We’ve been riding our bikes from the Mexican border northbound on the Western Wildlands Route (WWR) and have made it to Idaho! This is our experience from Segment 5.
(Links to previous segments can be found at the bottom of this post.)
As explained in my last post (WWR – Segment 6), we weren’t able to stick to the official route through Utah’s high elevation in late May as it was still covered in snow. We made a solid effort, but it just wasn’t passable. Instead, we rode around the snow covered Skyline Drive section to American Fork to connect with a friend and take 3 full days off riding in Salt Lake City. It was a much needed rest both physically and mentally for ourselves and, it turned out, our bikes needed a break and some work as well. Our three days were spent eating as many baked goods as possible, catching up with friends, cleaning our mud covered bikes, replacing both of our chains and cassettes on the bikes. Salt Lake City is surprisingly great at vegan food, and we ate to our heart’s content.
It was time to head back to cycling all day, and we got a lift back to American Fork right where we left off. Our day was spent riding bike paths and highway back to the WWR. First we rode on a lovely bike path through Orem that connected to the paved Provo River Parkway. We were stoked not to be riding the highway and enjoyed a beautiful ride following the river without having to worry about traffic. The 6 miles was over before we knew it, and we switched over to highway riding northeast on Highway 189.

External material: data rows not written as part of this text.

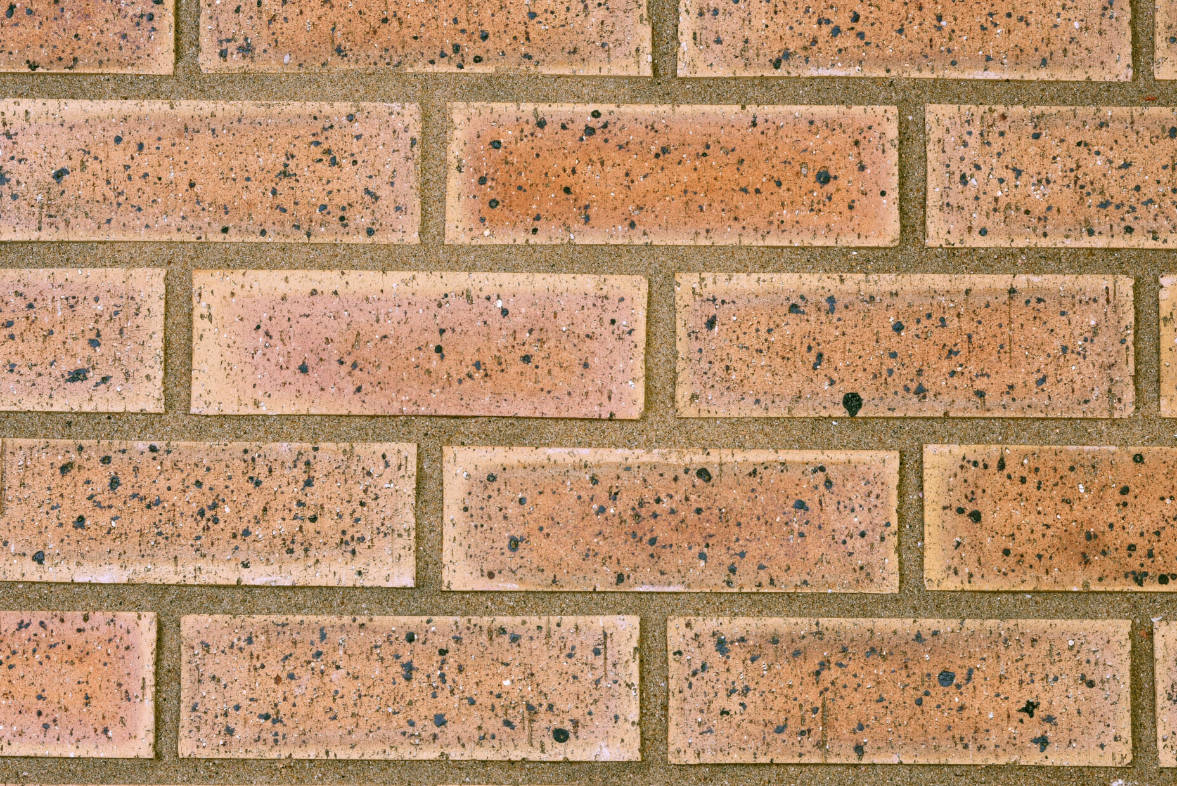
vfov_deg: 13.0
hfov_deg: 19.4
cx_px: 520
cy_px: 539
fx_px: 3434
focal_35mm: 105
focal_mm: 65
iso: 100
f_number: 16
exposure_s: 1/125
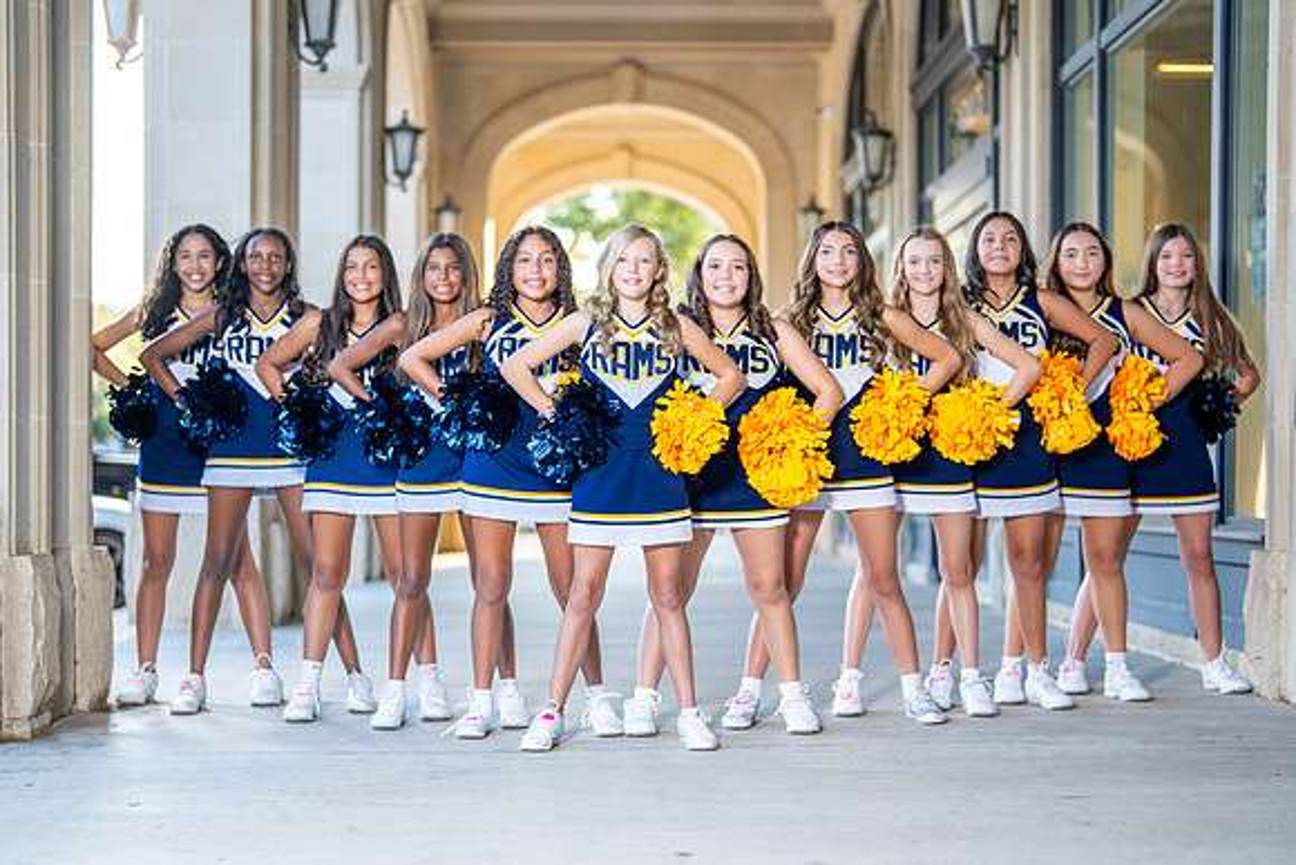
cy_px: 432
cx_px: 648
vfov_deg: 27.0
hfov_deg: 39.6
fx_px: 1800
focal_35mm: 50
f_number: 1.4
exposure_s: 1/400
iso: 125
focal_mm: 50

My new chain and cassette were giving me a little trouble, but thankfully there was a bike shop right off the highway that was available to make a few derailer adjustments for me on the spot. A few minutes later, we were back at it and reached Heber City for a quick resupply. From there, we switched to Highway 32 and then some county roads as we headed towards Rockport State Park to rejoin the WWR. Just north of the park, we intersected Interstate 80 and jumped on the gravel rail trail adjacent to the interstate. Our final 8 miles for the day brought us to an RV park right off the interstate that would suffice for the evening’s campsite. We went to bed tired and happy to be back on route.
We packed up early and got some coffee to properly caffeinate ourselves for the long ride ahead. We left the tiny town of Coalville and headed straight into rural northeast Utah occasionally crossing the state line into Wyoming. The day was a mix of pavement and dirt, back roads and highway riding. We did a quick resupply in Evanston,WY then left the city again for cattle town USA. We had dinner at a town park in the tiny town of Woodruff and got just far enough out of town to reach public land. Not the most amazing campsite for the night, but we had little choice.
Our morning began on dirt with a big slow climb which made for a tough but beautiful morning ride. We exited dirt for highway and glided down four beautiful winding miles which ended with incredible views of Bear Lake. We resupplied at a little gas station / general store and headed towards the lake. It was just about 70° with a slight breeze, perfect for all the people out recreating on Memorial Day weekend. The next twenty miles were like a dream as we rode along the east side of the lake in a wide bike lane. The bike lane ended as we crossed the UT / ID state line marking the end of Segment 6. It didn’t quite mark the end of our day, but I’ll pick up where I left off in the next post.
Our time in Salt Lake City was much needed and so appreciated in every way. Our lifestyle has blessed us with friends all over the country, and we are so grateful for their help when we tackle ambitious trips. This Segment marks about the half way point and rest, recovery, and repair were in deep order.
We were so glad to get back to the WWR after riding highway a couple hundred miles around the snowed in section. We would love to make a bikepacking trip out of the Skyline Drive section that we missed.
Segment 5, from where we rejoined the route, featured some long climbs, little tiny towns, and lots of wide open spaces. Water was plentiful enough that 3 L carrying capacity was sufficient. Food resupply was 70-90 miles apart so we needed a day and a little extra at a time which was not bad at all. In late May, the temperature was in the mid 60s-70s with abundant sunshine in the day and maybe dipping into the mid 40s at night.
Bear Lake is stunning!! Up in the northeast corner of Utah and sharing a state line with Idaho, Bear Lake is a massive beautiful spot to come recreate. We were there Memorial Day weekend and saw plenty of people, but not the massive crowds swarming at more popular destinations. Van lifers, RVers, Airbnb-ers should all consider a stop here!